When I came to Australia, I said goodbye to lots of people - even if I didn't actually say goodbye to them, I mentally left them back in America, with the intention that that was that, for a long time, until I made it back to the states. It felt final, but I always knew it probably wasn't, because I planned on making it back to the states.
When I heard Jared had died, it didn't really strike me at all, because he was one of the many who I'd said goodbye to, so it just seemed like that was part of that, but as I think back more on my friends in the states, and when I might see them again, he is one I won't see again, and for the first time I'm sad for me about him dying. And so, I want to remember.
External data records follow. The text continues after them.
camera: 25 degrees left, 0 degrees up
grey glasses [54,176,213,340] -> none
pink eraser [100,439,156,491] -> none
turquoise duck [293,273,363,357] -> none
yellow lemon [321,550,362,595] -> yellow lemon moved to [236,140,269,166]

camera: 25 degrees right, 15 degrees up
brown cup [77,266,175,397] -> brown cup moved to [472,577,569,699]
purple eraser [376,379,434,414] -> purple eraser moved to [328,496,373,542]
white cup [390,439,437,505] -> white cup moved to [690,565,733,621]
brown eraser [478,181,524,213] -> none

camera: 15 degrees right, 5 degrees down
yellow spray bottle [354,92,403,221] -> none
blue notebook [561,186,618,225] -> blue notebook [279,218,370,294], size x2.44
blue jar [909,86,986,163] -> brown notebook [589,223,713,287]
Working at Vision, it creates this weird dynamic. You talk to these people every day, multiple times a day, and so you start to build a rapport with people, get to know them, joke with them, but you could have no clue what they look like, and if you do, it's a picture from facebook.
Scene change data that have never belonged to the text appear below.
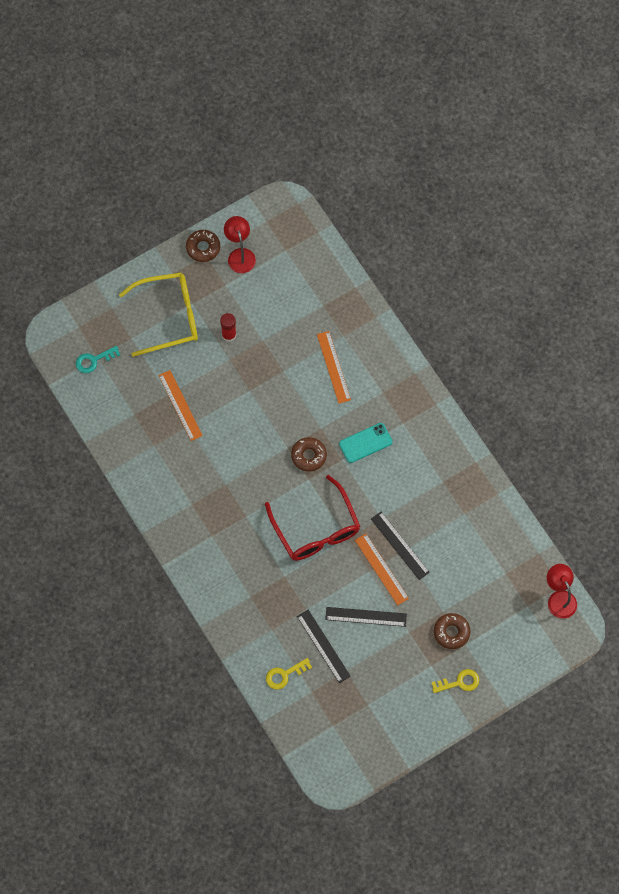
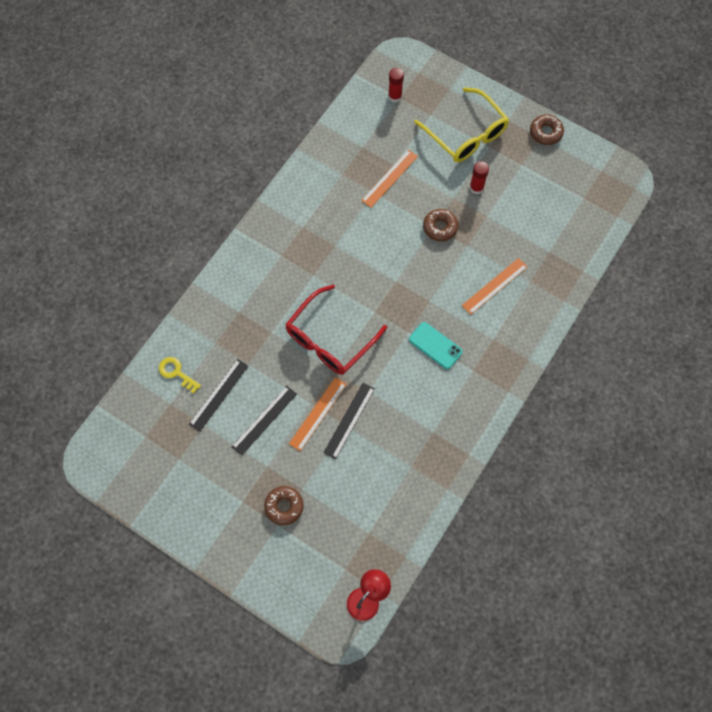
camera: 65 degrees right, 0 degrees up
turquoise key [76,346,120,373] -> red glue stick [388,68,404,102]
red lamp [224,216,256,273] -> none
brown donut [291,437,327,472] -> brown donut moved to [423,209,458,241]
black ruler [325,607,407,627] -> black ruler turned 60 degrees clockwise [231,386,297,456]
yellow key [431,669,480,693] -> none

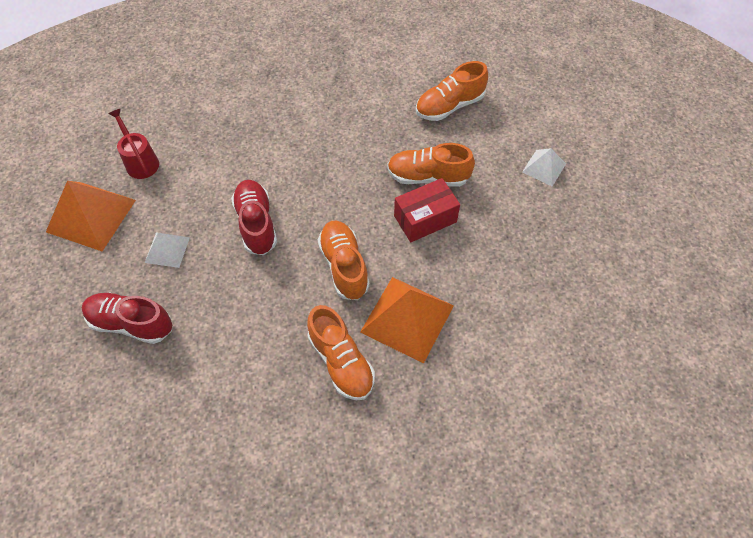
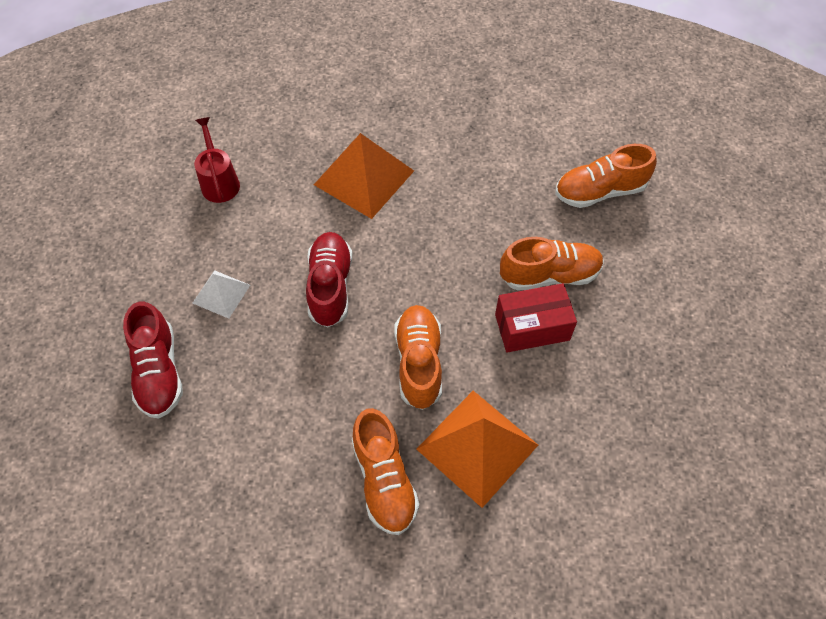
camera: 15 degrees right, 0 degrees up
orange pyramid [46,181,136,252] -> orange pyramid moved to [314,133,414,219]
red shoe [82,292,172,344] -> red shoe turned 135 degrees counterclockwise [123,301,183,419]
orange shoe [387,143,475,187] -> orange shoe turned 150 degrees clockwise [500,237,604,291]
white pyramid [522,148,566,186] -> none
One time there was a huge thing at Vision with lots of people there. I don't think I'd met Jared in person at that point, but we were texting and we'd talk on the phone about random stuff from time to time, so I thought he might talk to me a bit, but all I got was a head nod. I gave him a hard time about that.
Other than that, there were actually only a couple times that I spent face to face with Jared. He took me on a friend date to see How to Train Your Dragon. I remember sitting there with my arms crossed, because he'd told me that he would often hold girls hands on friend dates, and so I wanted to make it clear that he wasn't going to hold my hand. He took me to Applebee's, and talked about the church welfare system versus the government welfare system.
But my bigger memories of Jared were from the phone - him talking me into liking Jesse, telling me we'd make a good couple (with both Jesse and I within hearing), then texting with me when Jesse got a girlfriend and I was crushed.
Can't really think of Jared without Jesse. Those were my most distinct impressions of Jared, as part of the Jared-Jesse duo, the brothers who were so tight. Jesse's the one I was saddest for when I heard, just because they'd had a special bond, and it'd meant something to me, just even to watch it from the sidelines.
I remember there was this huge secrecy around Vision, because I like Jesse, and this girl Jessica liked Jared, so we'd told each other our secrets, but no one else knew because it was a bit taboo. So one day Jared says something to a customer, about how I'm his girlfriend or whatever, and I blurted out, "Not when I'm interested in your BROTHER!" in the middle of the call center. I looked around to see if anyone had heard, and thought they hadn't but I was pretty embarrassed by that, and then started to worry that I'd hurt Jared's feelings, and what if he was interested in me? We women really do overthink things.
The image that sticks with me, though, is of a phone call I had with Jared one night. It was middle of the night, and he had just been out wandering around Viriginia Beach, a few miles from home by then. He ends up in some sprinklers, and ended up hitchhiking home with some apparently cool people, but he tells me that he is going to buy a scooter, and that when he gets it, he's going to ride around with a cape on. Virginia Beach's superhero is kinda how I imagined it, just moreso a dysfunctional superhero.
He took me out when I got promoted too. I don't know if it's because he knew I'd be divorced, so maybe no one else would think to take me to celebrate, but it was really sweet. He let me choose where to go, and took me to Communal. I remember him saying he'd rather take people out and spend his money on people, because that was what mattered to him, and also that he didn't like to be alone.
Above all, what strikes me most about Jared when I think back on him is how human he was. He had uncommon generosity, all the while trying to convince me to try drugs. He called me up one day to ask me about the pig I'd bought, and wanted to go and name a pig, and then have it slaughtered and eat it.
I miss him. I think what I really miss is never getting to talk with him about the church, now that I'm on the other side of it. Because he tried to talk to me about it before, but I didn't know how to listen then. Still not planning on trying that bud, Jar.